According to pretty much everyone, James Franco made a mess of the Oscars. His smirking grin and borderline-stoned presentation managed to offend almost everyone, especially as pitted against Anne Hathaway's endless bubbly cheer. I'm wondering though, if maybe this wasn't another one of Franco's stunts- like playing a tortured artist on General Hospital, or rallying a bunch of Yale undergraduates to take a film class on Franco, taught by Franco, in which they will edit together documentary footage of.... do I even have to say? Franco appears to be attempting to turn his off-screen life into as much of a soundstage as his film shoots. He gets to be Franco the short story writer, Franco the professor/Ph.D. student, and Franco the stoner, all while gathering shocked journalists and increasingly confused teenaged girls in his wake and endlessly building the buzz around Franco the person. But his performance at the Oscars was so half-assed it almost had to be a put on. It left me wondering: Is Franco actually an egotistical dilettante ? Or is that just what he wants us to think?

Tuesday, March 1, 2011

Oscar Speeches


A few years ago I watched the Academy Awards with a friend of mine who is an actor. Don't get your hopes up; he isn't a particularly famous one, otherwise he would have been in the actual audience and not drinking beers with me on my couch. I remember watching Daniel Day-Lewis win the academy award for best actor that year for "There Will Be Blood." He got up on stage and gave a brief, but heartfelt speech. It wasn't incredible or out of the ordinary, but I looked over at my friend and said something along the lines of "Sounds like a pretty nice guy."

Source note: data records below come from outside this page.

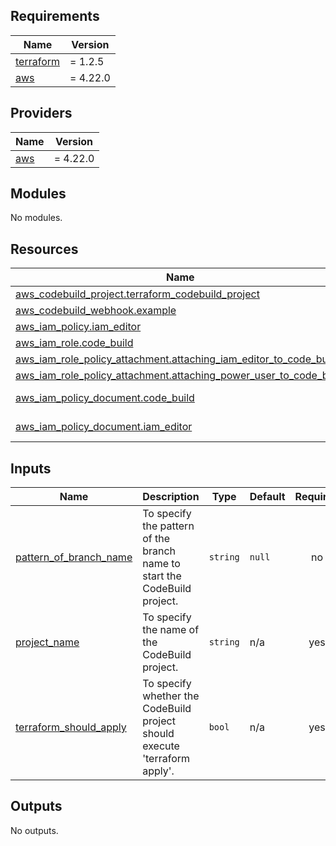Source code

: <!-- BEGIN_TF_DOCS -->
## Requirements

| Name | Version |
|------|---------|
| <a name="requirement_terraform"></a> [terraform](#requirement\_terraform) | = 1.2.5 |
| <a name="requirement_aws"></a> [aws](#requirement\_aws) | = 4.22.0 |

## Providers

| Name | Version |
|------|---------|
| <a name="provider_aws"></a> [aws](#provider\_aws) | = 4.22.0 |

## Modules

No modules.

## Resources

| Name | Type |
|------|------|
| [aws_codebuild_project.terraform_codebuild_project](https://registry.terraform.io/providers/hashicorp/aws/4.22.0/docs/resources/codebuild_project) | resource |
| [aws_codebuild_webhook.example](https://registry.terraform.io/providers/hashicorp/aws/4.22.0/docs/resources/codebuild_webhook) | resource |
| [aws_iam_policy.iam_editor](https://registry.terraform.io/providers/hashicorp/aws/4.22.0/docs/resources/iam_policy) | resource |
| [aws_iam_role.code_build](https://registry.terraform.io/providers/hashicorp/aws/4.22.0/docs/resources/iam_role) | resource |
| [aws_iam_role_policy_attachment.attaching_iam_editor_to_code_build](https://registry.terraform.io/providers/hashicorp/aws/4.22.0/docs/resources/iam_role_policy_attachment) | resource |
| [aws_iam_role_policy_attachment.attaching_power_user_to_code_build](https://registry.terraform.io/providers/hashicorp/aws/4.22.0/docs/resources/iam_role_policy_attachment) | resource |
| [aws_iam_policy_document.code_build](https://registry.terraform.io/providers/hashicorp/aws/4.22.0/docs/data-sources/iam_policy_document) | data source |
| [aws_iam_policy_document.iam_editor](https://registry.terraform.io/providers/hashicorp/aws/4.22.0/docs/data-sources/iam_policy_document) | data source |

## Inputs

| Name | Description | Type | Default | Required |
|------|-------------|------|---------|:--------:|
| <a name="input_pattern_of_branch_name"></a> [pattern\_of\_branch\_name](#input\_pattern\_of\_branch\_name) | To specify the pattern of the branch name to start the CodeBuild project. | `string` | `null` | no |
| <a name="input_project_name"></a> [project\_name](#input\_project\_name) | To specify the name of the CodeBuild project. | `string` | n/a | yes |
| <a name="input_terraform_should_apply"></a> [terraform\_should\_apply](#input\_terraform\_should\_apply) | To specify whether the CodeBuild project should execute 'terraform apply'. | `bool` | n/a | yes |

## Outputs

No outputs.
<!-- END_TF_DOCS -->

He looked back at me and said "Pretty good actor, you mean."

"Of course he's a good actor I replied." The Oscar was proof enough.

"You're so innocent," he quipped with a vicious little tone. "That's not his real personality."

He went on to explain that an Oscar acceptance speech is the most watched live event of an actor's career. If they are good enough to convince the academy that they are worth the award, then they are good enough to act like a heartfelt loving person during the speech. He gave a few stories of directors actually squirming in their seats in past years when certain acceptance speeches lied about actual events on set just to improve a public image.

Yikes he may have had a point. If these actors are so believable on film, what's to say they aren't just giving a performance on awards night? I enjoyed the academy awards alot less this year and it wasn't just because of the awful hosting. When Colin Firth gave his talk about holding down dance moves I wanted to believe that he was this charming actor with a great accent, but I couldn't do it. The only thing I could really be sure of is that Melissa Leo is really annoying.